## Trecho do documento:

Em 1º de novembro de 1946 John Browning recebe correspondência enviada pelo Major-general T. B. Larkin, informando que o departamento de guerra dos EUA estava autorizado a iniciar o processo de remoção, às expensas do governo, dos restos mortais dos americanos sepultados no nordeste brasileiro e em outros cemitérios temporários. A resposta do Sr. Browning foi enviada em 7 de novembro de 1946, sendo esta a primeira vez em que ele externa o seu desejo de deixar os restos mortais do filho em Natal, desde que os cuidados com o seu túmulo não fossem negligenciados. Caso contrário, afirma, preferia que os restos mortais de seu filho retornassem aos EUA. Em resposta, lhe foi informado que era possível manter os restos mortais de Thomas no Brasil, mas que isso poderia envolvê-lo em negociações diretas com governos estrangeiros para supervisionar o processo.

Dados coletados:
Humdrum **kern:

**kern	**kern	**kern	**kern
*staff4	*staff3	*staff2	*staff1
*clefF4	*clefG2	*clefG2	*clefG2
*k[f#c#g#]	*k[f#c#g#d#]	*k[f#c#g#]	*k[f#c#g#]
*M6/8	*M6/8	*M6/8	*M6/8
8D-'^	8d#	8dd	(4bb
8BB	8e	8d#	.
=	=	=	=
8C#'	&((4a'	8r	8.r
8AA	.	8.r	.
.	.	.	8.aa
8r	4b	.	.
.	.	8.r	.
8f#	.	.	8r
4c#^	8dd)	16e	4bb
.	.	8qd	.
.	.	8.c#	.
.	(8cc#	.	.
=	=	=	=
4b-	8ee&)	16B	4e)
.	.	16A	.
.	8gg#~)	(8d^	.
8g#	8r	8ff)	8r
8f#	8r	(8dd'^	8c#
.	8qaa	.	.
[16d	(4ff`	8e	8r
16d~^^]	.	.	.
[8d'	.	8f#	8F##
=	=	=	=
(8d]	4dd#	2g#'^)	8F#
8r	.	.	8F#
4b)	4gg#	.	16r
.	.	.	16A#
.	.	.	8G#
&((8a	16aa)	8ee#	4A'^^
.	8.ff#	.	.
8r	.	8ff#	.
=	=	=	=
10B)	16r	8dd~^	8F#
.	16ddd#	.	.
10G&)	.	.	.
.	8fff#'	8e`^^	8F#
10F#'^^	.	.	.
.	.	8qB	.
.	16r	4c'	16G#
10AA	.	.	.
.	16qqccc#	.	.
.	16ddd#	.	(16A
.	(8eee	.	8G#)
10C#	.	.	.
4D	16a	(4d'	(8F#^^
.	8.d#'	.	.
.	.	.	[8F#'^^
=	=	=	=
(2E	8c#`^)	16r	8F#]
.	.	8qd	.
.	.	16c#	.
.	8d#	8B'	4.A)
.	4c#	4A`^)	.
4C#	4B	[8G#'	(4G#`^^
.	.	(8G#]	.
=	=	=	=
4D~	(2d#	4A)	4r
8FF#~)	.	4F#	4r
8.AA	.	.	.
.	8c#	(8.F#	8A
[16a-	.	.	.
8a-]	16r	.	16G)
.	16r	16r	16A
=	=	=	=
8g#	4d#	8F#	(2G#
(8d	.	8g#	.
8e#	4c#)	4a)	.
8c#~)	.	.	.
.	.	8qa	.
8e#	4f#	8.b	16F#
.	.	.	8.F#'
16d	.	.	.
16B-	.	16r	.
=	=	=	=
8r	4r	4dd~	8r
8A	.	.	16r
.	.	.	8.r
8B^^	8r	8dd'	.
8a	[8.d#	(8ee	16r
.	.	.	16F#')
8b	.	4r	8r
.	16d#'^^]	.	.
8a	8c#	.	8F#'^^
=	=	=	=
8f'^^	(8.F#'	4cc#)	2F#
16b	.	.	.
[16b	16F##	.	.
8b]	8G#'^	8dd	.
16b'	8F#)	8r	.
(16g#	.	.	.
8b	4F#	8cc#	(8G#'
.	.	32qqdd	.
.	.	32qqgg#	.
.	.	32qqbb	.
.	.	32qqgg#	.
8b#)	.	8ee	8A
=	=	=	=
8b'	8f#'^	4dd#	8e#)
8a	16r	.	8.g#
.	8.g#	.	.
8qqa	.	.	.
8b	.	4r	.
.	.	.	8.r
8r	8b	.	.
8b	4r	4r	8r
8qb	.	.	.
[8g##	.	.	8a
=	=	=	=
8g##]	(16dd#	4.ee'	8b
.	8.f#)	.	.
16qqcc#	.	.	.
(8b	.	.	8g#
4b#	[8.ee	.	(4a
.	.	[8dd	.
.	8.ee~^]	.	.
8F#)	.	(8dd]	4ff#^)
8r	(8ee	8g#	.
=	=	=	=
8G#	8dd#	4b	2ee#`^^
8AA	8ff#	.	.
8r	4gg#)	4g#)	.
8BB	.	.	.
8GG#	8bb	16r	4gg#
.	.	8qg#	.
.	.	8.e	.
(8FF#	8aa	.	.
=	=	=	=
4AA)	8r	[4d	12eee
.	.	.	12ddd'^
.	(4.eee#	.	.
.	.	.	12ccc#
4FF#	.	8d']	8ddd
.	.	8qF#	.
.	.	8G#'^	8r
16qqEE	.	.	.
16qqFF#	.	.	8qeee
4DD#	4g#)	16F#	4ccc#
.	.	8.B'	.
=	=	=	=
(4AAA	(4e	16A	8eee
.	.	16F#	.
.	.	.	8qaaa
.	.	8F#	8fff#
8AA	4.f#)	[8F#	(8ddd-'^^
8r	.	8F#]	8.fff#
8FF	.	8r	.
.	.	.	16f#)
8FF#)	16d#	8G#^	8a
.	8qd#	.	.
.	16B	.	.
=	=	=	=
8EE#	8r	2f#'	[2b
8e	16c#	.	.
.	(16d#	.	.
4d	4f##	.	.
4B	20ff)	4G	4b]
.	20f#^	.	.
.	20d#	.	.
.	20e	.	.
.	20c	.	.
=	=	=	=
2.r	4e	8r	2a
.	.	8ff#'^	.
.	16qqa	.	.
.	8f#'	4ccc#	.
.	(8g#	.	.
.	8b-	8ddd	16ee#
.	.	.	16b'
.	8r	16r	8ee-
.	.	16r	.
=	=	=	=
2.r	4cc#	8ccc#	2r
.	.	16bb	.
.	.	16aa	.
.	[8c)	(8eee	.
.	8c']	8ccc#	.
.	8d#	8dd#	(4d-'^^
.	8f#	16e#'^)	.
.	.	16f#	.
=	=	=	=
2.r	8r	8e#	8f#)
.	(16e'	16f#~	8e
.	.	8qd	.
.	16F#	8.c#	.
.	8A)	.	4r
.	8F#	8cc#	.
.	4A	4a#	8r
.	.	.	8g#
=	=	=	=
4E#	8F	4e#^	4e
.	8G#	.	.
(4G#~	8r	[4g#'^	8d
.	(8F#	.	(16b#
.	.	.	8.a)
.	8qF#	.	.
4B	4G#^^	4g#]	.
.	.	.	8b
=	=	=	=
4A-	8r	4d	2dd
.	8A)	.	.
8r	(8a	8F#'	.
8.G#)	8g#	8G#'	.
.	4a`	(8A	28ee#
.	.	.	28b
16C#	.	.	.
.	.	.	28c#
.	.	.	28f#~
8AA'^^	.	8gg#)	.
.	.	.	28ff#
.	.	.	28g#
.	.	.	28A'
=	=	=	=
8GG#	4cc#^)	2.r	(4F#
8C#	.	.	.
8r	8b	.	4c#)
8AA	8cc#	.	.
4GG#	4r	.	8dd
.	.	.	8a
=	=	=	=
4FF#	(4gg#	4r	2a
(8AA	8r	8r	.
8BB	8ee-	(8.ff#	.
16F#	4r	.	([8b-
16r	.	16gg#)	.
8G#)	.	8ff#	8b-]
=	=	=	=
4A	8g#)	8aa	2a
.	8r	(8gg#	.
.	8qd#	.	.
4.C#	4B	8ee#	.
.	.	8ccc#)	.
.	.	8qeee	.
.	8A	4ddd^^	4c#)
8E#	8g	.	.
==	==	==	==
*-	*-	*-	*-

## Sobre o exercício:
Responda às perguntas a seguir com base no trecho sobre os restos mortais de Thomas.
(a) Em que data John Browning recebeu a correspondência do Major-general T. B. Larkin?
(b) Em que data foi enviada a resposta do Sr. Browning?
(c) Segundo a resposta que lhe foi dada, em que a manutenção dos restos mortais de Thomas no Brasil poderia envolvê-lo?

## Campo de resposta:
(a) Em 1º de novembro de 1946.
(b) Em 7 de novembro de 1946.
(c) Em negociações diretas com governos estrangeiros para supervisionar o processo.